What you will do:
Scan the records for the string "First", then copy each line that has it.

Task input:
========================

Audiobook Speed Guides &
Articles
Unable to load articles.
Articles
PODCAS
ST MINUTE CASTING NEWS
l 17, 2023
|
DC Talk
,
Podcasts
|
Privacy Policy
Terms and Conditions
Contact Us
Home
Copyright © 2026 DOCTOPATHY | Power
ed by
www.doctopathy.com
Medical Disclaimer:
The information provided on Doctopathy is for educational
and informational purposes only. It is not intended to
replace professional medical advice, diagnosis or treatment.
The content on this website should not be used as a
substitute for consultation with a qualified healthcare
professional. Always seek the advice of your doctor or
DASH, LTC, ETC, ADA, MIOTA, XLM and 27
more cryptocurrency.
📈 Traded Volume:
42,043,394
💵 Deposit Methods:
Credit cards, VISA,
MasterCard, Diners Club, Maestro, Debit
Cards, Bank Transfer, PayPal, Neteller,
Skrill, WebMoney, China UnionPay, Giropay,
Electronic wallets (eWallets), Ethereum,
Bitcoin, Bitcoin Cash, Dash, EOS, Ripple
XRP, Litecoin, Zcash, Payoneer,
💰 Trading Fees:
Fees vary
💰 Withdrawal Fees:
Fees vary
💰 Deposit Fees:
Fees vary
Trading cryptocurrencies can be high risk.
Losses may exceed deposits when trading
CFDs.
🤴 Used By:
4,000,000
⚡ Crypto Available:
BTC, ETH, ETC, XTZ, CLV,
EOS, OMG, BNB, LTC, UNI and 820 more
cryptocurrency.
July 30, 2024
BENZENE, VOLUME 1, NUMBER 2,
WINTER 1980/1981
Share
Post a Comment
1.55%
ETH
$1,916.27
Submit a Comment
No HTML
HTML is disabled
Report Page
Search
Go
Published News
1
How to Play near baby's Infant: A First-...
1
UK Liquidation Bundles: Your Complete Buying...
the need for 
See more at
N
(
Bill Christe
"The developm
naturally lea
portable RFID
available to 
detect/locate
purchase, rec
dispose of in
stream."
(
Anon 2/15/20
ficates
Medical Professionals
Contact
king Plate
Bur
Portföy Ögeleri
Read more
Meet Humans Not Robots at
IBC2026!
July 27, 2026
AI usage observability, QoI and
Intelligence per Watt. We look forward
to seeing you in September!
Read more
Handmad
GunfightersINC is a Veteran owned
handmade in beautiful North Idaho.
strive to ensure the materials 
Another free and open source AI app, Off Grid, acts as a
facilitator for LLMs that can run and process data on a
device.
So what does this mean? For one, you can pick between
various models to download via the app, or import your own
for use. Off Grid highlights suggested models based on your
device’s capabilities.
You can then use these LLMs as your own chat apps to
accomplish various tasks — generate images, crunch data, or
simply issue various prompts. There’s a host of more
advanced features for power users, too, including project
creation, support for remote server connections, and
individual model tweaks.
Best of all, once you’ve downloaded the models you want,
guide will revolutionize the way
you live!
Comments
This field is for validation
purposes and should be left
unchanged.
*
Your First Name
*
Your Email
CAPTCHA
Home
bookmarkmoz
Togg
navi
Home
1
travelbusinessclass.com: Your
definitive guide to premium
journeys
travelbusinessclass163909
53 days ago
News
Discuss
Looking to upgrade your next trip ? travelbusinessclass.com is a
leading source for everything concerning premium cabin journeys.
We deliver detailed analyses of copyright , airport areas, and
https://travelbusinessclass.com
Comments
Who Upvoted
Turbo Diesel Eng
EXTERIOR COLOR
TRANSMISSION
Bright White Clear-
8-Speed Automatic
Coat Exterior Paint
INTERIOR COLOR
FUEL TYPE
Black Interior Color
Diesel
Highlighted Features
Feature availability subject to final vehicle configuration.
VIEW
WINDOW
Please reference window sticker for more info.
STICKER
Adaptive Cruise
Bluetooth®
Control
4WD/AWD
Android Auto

========================

Finished exercise:
How to Play near baby's Infant: A First-...
Your First Name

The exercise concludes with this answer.